As a result of rapid growth over the past 25 years, per capita income in landlocked Rwanda has tripled but despite this, Rwandan living standards measured by per capita GNI (PPP adjusted) remain below the average for sub Saharan Africa. The government under President Kagame is committed to maintaining a high, inclusive and sustainable rate of growth which offers a huge number of opportunities but also raises significant policy challenges.
Faster growth not only helps to lift people more quickly out of extreme poverty but is also usually accompanied by better health and education outcomes (lifting their HDI score) as well as a wider range of – and better access to – goods and services. Higher incomes resulting from faster growth also usually reduce socio-political instability and make it easier to introduce structural supply-side reforms, creating a virtuous cycle. Rwanda’s growth rate has averaged 7.8 percent since 2000. This is the third highest in sub Saharan Africa and exceeds the average of emerging Asia. Can it be sustained in the years to come?
Twenty key indicators of development for Rwanda
Key macroeconomic indicators
Structural transformation aims for Rwanda
- Creating new jobs, via promoting new investment, STEM and vocational training;
- Managing land and urbanization, including upgrading Kigali’s infrastructure and developing secondary cities
- Shifting production and export base to higher value-added goods and services, via creating growth-enhancing infrastructure
- Increasing domestic savings and expanding financial services access
- Improving agricultural productivity, via irrigation; pesticides; crop rotation; access to insurance; commercial agribusiness
Supply-side policies / initiatives
- Construction of three international airports
- Carnegie Mellon University Africa (CMU-Africa) established in 2011 to produce creative and technically capable engineers
- African Institute for Mathematical Sciences opened in 2016
- Kigali Special Economic Zone (& others) to encourage manufacturing
- Business-friendly reforms to encourage inward FDI including a dry port, a top-end tourism hotel; a new tin smelting plant; and a new tantalum refinery
Structural economic weaknesses
- Landlocked Rwanda is one of the most expensive places for a container to reach
- Access to and high costs of broadband connectivity is a challenge
- Low reliability & high cost of electricity (among the highest in SSA - around $0.25 per kilowatt hour)
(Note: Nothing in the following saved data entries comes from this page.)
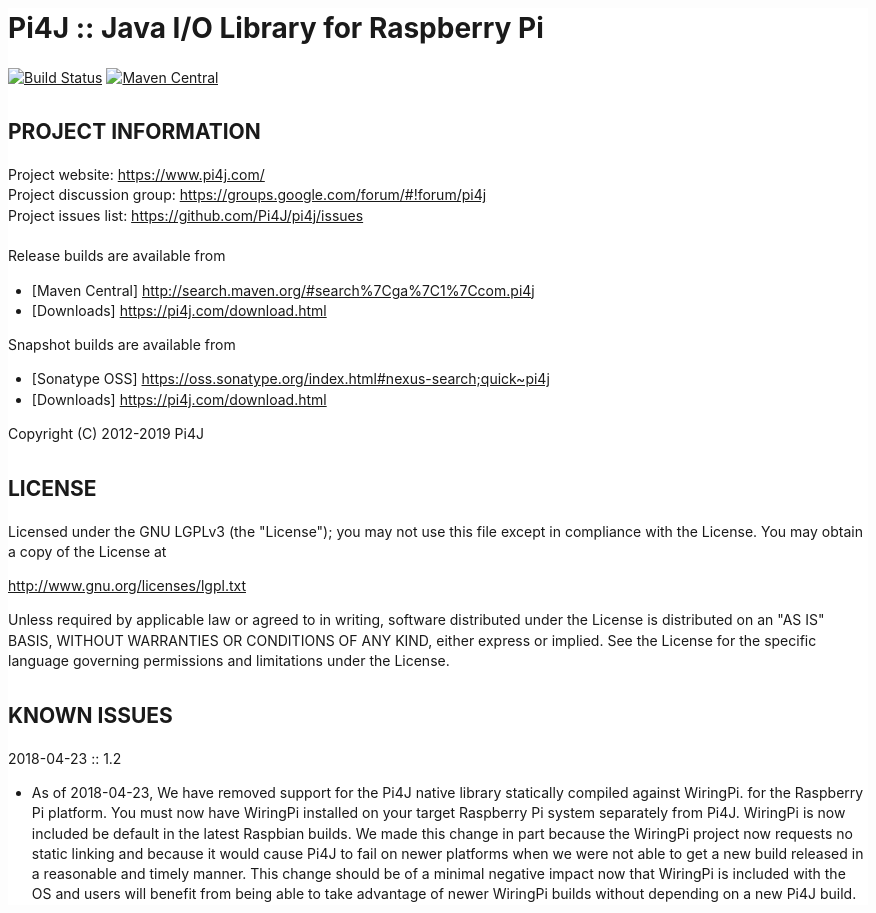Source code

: 
 Pi4J :: Java I/O Library for Raspberry Pi
==========================================================================
[![Build Status](https://travis-ci.org/Pi4J/pi4j.svg?branch=master)](https://travis-ci.org/Pi4J/pi4j?branch=master) [![Maven Central](https://maven-badges.herokuapp.com/maven-central/com.pi4j/pi4j-core/badge.svg)](https://maven-badges.herokuapp.com/maven-central/com.pi4j/pi4j-core)

## PROJECT INFORMATION

Project website: https://www.pi4j.com/ <br />
Project discussion group: https://groups.google.com/forum/#!forum/pi4j <br />
Project issues list: https://github.com/Pi4J/pi4j/issues <br />
<br />
Release builds are available from 
   *  [Maven Central] http://search.maven.org/#search%7Cga%7C1%7Ccom.pi4j
   *  [Downloads] https://pi4j.com/download.html

Snapshot builds are available from 
   *  [Sonatype OSS] https://oss.sonatype.org/index.html#nexus-search;quick~pi4j
   *  [Downloads] https://pi4j.com/download.html
   
 
Copyright (C) 2012-2019 Pi4J

## LICENSE
 
 Licensed under the GNU LGPLv3 (the "License");
 you may not use this file except in compliance with the License.
 You may obtain a copy of the License at

 http://www.gnu.org/licenses/lgpl.txt
  
 Unless required by applicable law or agreed to in writing, software
 distributed under the License is distributed on an "AS IS" BASIS,
 WITHOUT WARRANTIES OR CONDITIONS OF ANY KIND, either express or implied.
 See the License for the specific language governing permissions and
 limitations under the License.


## KNOWN ISSUES

2018-04-23 :: 1.2

  *  As of 2018-04-23, We have removed support for the Pi4J native library statically compiled against WiringPi.
     for the Raspberry Pi platform.  You must now have WiringPi installed on your target Raspberry Pi system 
     separately from Pi4J.  WiringPi is now included be default in the latest Raspbian builds.  We made this change
     in part because the WiringPi project now requests no static linking and because it would cause Pi4J to fail 
     on newer platforms when we were not able to get a new build released in a reasonable and timely manner.  This 
     change should be of a minimal negative impact now that WiringPi is included with the OS and users will benefit
     from being able to take advantage of newer WiringPi builds without depending on a new Pi4J build. 
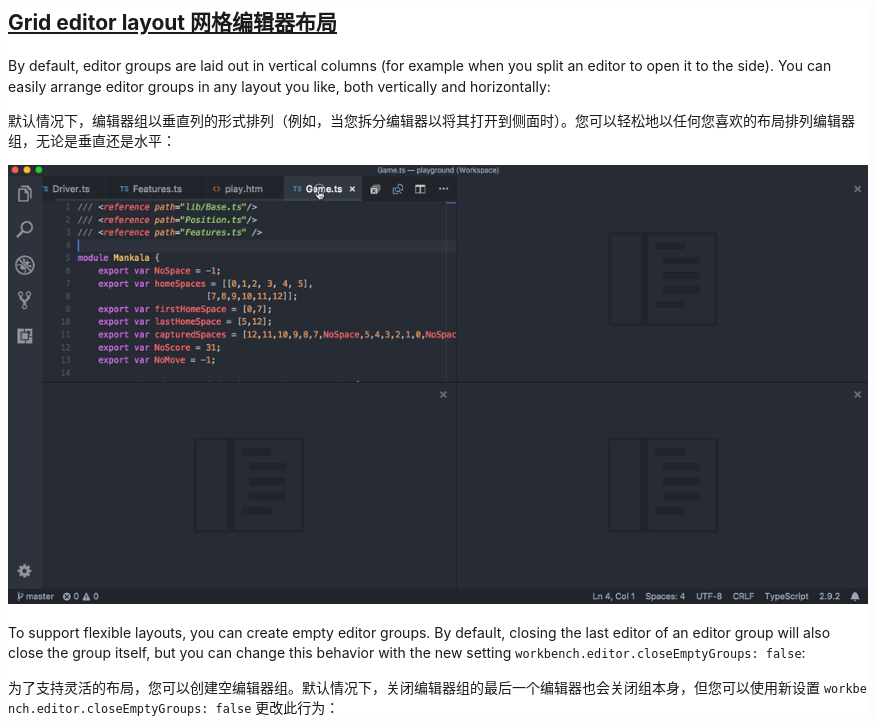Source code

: ## [Grid editor layout 网格编辑器布局](https://code.visualstudio.com/docs/getstarted/userinterface#_grid-editor-layout)

By default, editor groups are laid out in vertical columns (for example when you split an editor to open it to the side). You can easily arrange editor groups in any layout you like, both vertically and horizontally:

​​	默认情况下，编辑器组以垂直列的形式排列（例如，当您拆分编辑器以将其打开到侧面时）。您可以轻松地以任何您喜欢的布局排列编辑器组，无论是垂直还是水平：

![Grid Editor Layout](./UserInterface_img/grid-layout.gif)

To support flexible layouts, you can create empty editor groups. By default, closing the last editor of an editor group will also close the group itself, but you can change this behavior with the new setting `workbench.editor.closeEmptyGroups: false`:

​​	为了支持灵活的布局，您可以创建空编辑器组。默认情况下，关闭编辑器组的最后一个编辑器也会关闭组本身，但您可以使用新设置 `workbench.editor.closeEmptyGroups: false` 更改此行为：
- Weaknesses in human capital - Rwanda’s private sector faces an inadequately skilled labour force especially in non-primary industries
- High dependence on commodity prices and international (overseas) aid
Using Rwanda in Economics exam answers
- Financing fast growth when domestic savings are low
- Policies to diversify the economy and encourage private sector
- Evaluating impact of FDI on their growth potential
- Will membership of the CFTA help stimulate trade and growth?